Asia’s worst-performing currency slump since Donald Trump’s surprise US election victory is putting a Malaysian interest-rate cut out of sight for now.
After surprising the market with a reduction in July, economists surveyed by Bloomberg in the days leading up to the US vote had forecast another cut this year. Trump’s win and the ensuing US dollar rally have swept those bets away, with all 19 economists polled in a fresh survey predicting Bank Negara Malaysia (BNM) will hold the overnight policy rate at 3 per cent on Wednesday.
The ringgit has fallen more than 5 per cent since the Nov. 8 US elections, as emerging Asian economies suffered about $11 billion of outflows. Bank Negara’s attempt to stop foreign banks from using offshore forwards to bet against the currency exacerbated the decline, as it evoked fears of capital controls imposed during the Asian financial crisis in 1998.
“Given the currency weakness and also potentially an uptick in inflation next year, the room for deeper rate cuts is slimmer,” said Julia Goh, an economist with United Overseas Bank Ltd. in Kuala Lumpur. “The volatile ringgit and the dollar’s strength complicate matters.”
Once among Southeast Asia’s powerhouses, Malaysia’s economy is faltering with the World Bank forecasting growth of less than 5 per cent from 2016 to 2018. The economy expanded 4.3 per cent last quarter from a year earlier.
The depreciating ringgit in part has prompted analysts at ING Groep NV and Nomura Holdings Inc. to change their forecasts, expecting the central bank to stand pat at its last policy meeting this year, from an earlier projection of a reduction. UOB’s Goh predicts policymakers will resume cutting rates in the first half of 2017.

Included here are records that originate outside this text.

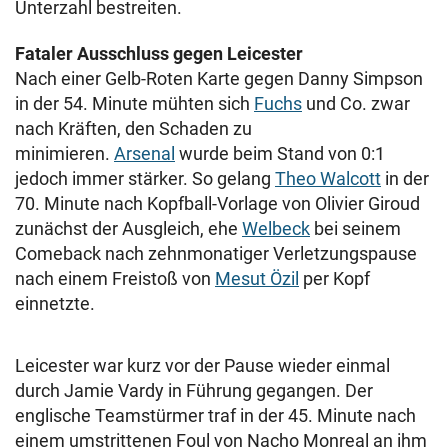
Unterzahl bestreiten.
Fataler Ausschluss gegen Leicester
Nach einer Gelb-Roten Karte gegen Danny Simpson
in der 54. Minute mühten sich
Fuchs
und Co. zwar
nach Kräften, den Schaden zu
minimieren.
Arsenal
wurde beim Stand von 0:1
jedoch immer stärker. So gelang
Theo Walcott
in der
70. Minute nach Kopfball-Vorlage von Olivier Giroud
zunächst der Ausgleich, ehe
Welbeck
bei seinem
Comeback nach zehnmonatiger Verletzungspause
nach einem Freistoß von
Mesut Özil
per Kopf
einnetzte.
Leicester war kurz vor der Pause wieder einmal
durch Jamie Vardy in Führung gegangen. Der
englische Teamstürmer traf in der 45. Minute nach
einem umstrittenen Foul von Nacho Monreal an ihm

Other central banks in the region are also holding off from adding stimulus, with Indonesia last week keeping its benchmark rate unchanged after six cuts this year.
The Malaysian currency fell for 10 straight days through Tuesday and was trading at the lowest level since October 2015. Inflation is projected by the government to average between 2 per cent and 3 per cent next year, compared with 2 per cent to 2.5 per cent this year.
“With BNM stepping up rhetoric against speculation on the ringgit, the focus is now firmly on currency stability with growth/inflation dynamics taking a backseat for now,” DBS Group Holdings Ltd. said in a note this week.